Micaël Vanhalst : Une question se pose : Faut-il pardonner à tout et à n’importe quel prix ? Peut-il y avoir des abus ? Comment faire ?
Fabien Palmier : Il semble qu’il faudrait pardonner à tout le monde de manière inconditionnelle, qu’il y ait reconnaissance ou non de la blessure ou des fautes commises.
On peut se demander si c’est bien ce qu’enseigne la Bible. Quelle est la place de la repentance ? est-ce que Dieu pardonne à celui qui ne se repent pas ?
Autre idée : « Si tu n’arrives pas à oublier, c’est que tu n’as pas pardonné ». Est-ce que pardonner, c’est tout oublier ? L’offensé doit-il oublier sa souffrance, la taire et ne plus revenir sur le passé ? N’y a-t-il pas des étapes ?

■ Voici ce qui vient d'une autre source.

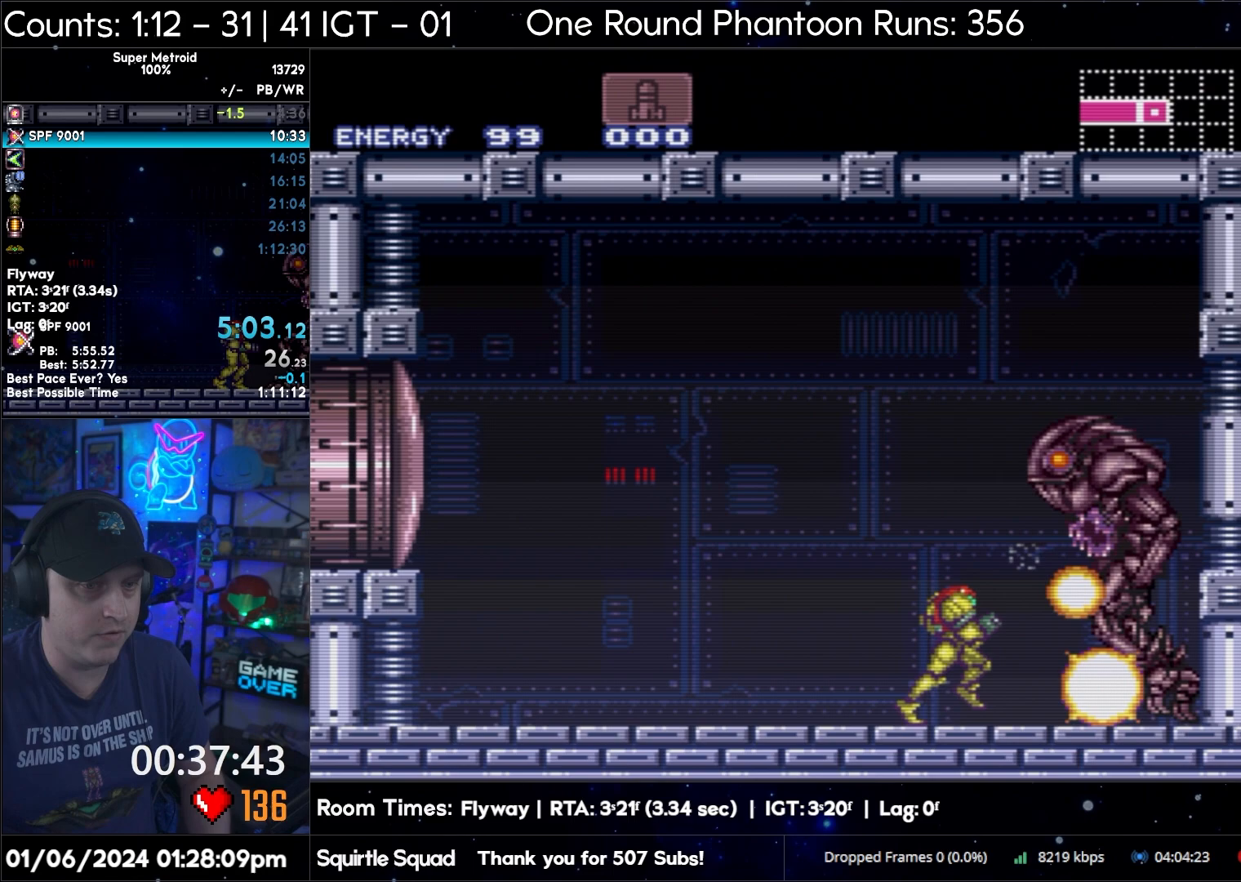
{"buttons": ["B", "DPAD_DOWN"], "events": [[217, "B", "down"], [283, "A", "up"], [283, "DPAD_RIGHT", "up"], [333, "DPAD_LEFT", "down"], [350, "B", "up"], [400, "B", "down"], [450, "DPAD_DOWN", "down"], [500, "DPAD_LEFT", "up"]]}
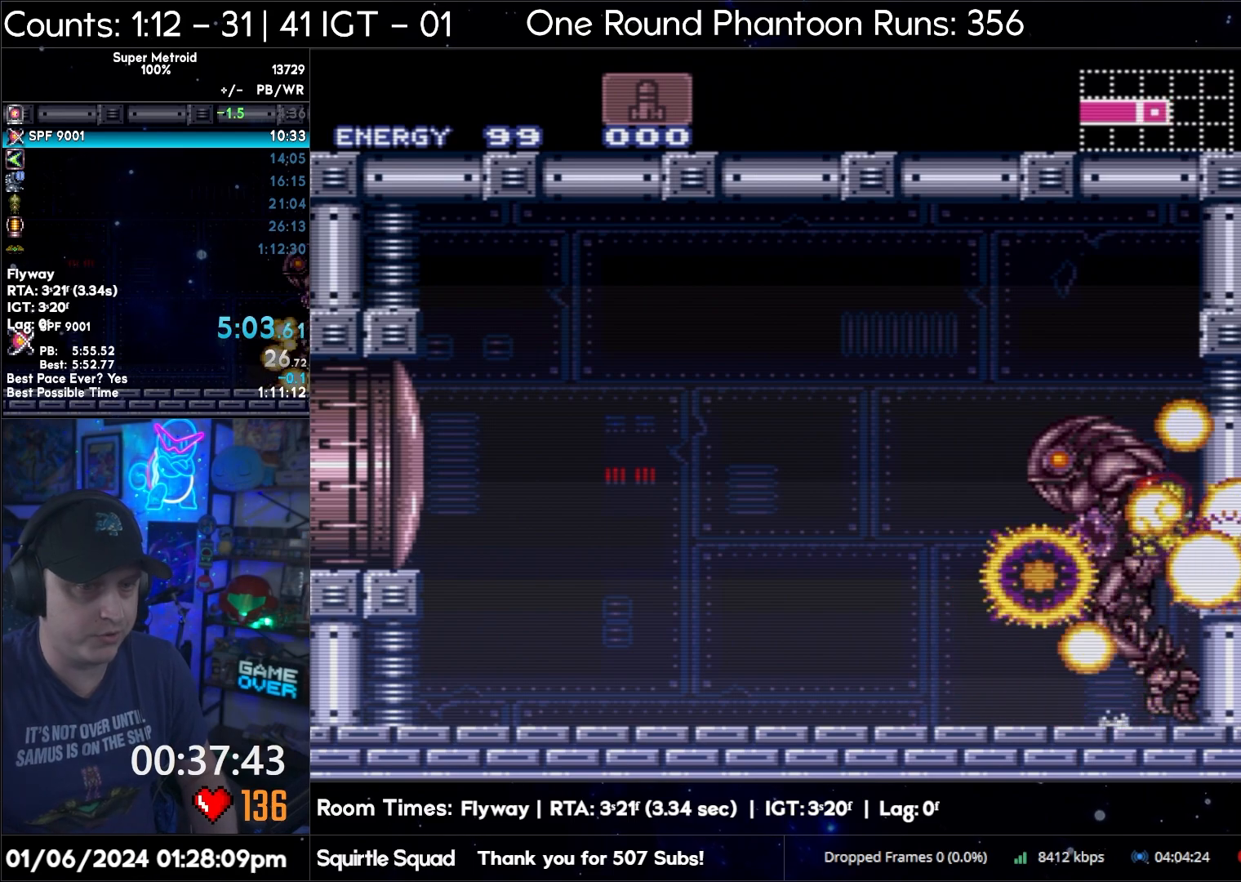
{"buttons": ["B", "Y", "DPAD_RIGHT"], "events": [[117, "DPAD_DOWN", "up"], [200, "Y", "down"], [317, "Y", "up"], [400, "DPAD_RIGHT", "down"], [483, "Y", "down"]]}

Nouveau point : Pardonner, c’est se positionner face à son offenseur comme avant l’offense subie. Cela est-il toujours possible ? Surtout quand l’offenseur n’a pas reconnu sa faute. Ne serait-ce pas se placer dans une forme d’insécurité relationnelle ? Il y a aussi les cas d’abus (mental, sexuel, physique) dans lesquels l’offensé minimise le comportement inacceptable de l’autre, et cela n’aide pas l’offenseur à reconnaitre ses torts. Excuser l’offenseur, c’est peut-être refuser d’affronter l’offense ?
Proverbes 28.6 : L’homme pauvre qui opprime les misérables est une pluie violente qui ne laisse point de pain.
Olivier Liber : Qu’est-ce que l’Ancien Testament nous enseigne sur le pardon ?
Micaël Vanhalst : Lisons Zacharie 3.1-5 : Puis l’Éternel me fit voir Josué, le grand sacrificateur, debout devant l’ange de l’Éternel, et Satan se tenait à sa droite, pour s’opposer à lui. Et l’Éternel dit à Satan : Que l’Éternel te réprime, Satan ! Que l’Éternel te réprime, lui qui a choisi Jérusalem ! Celui-ci n’est-il pas un tison retiré du feu ? Or Joshua était vêtu de vêtements sales, et se tenait devant l’ange. Et l’ange prit la parole et dit à ceux qui se tenaient devant lui : Otez-lui ses vêtements sales. Puis il dit à Josué : Vois, j’enlève ton iniquité, et je te revêts d’habits magnifiques. Et je dis : Qu’on lui mette sur la tête une tiare pure ! Et ils lui mirent sur la tête une tiare pure, et le revêtirent des vêtements, en présence de l’ange de l’Éternel.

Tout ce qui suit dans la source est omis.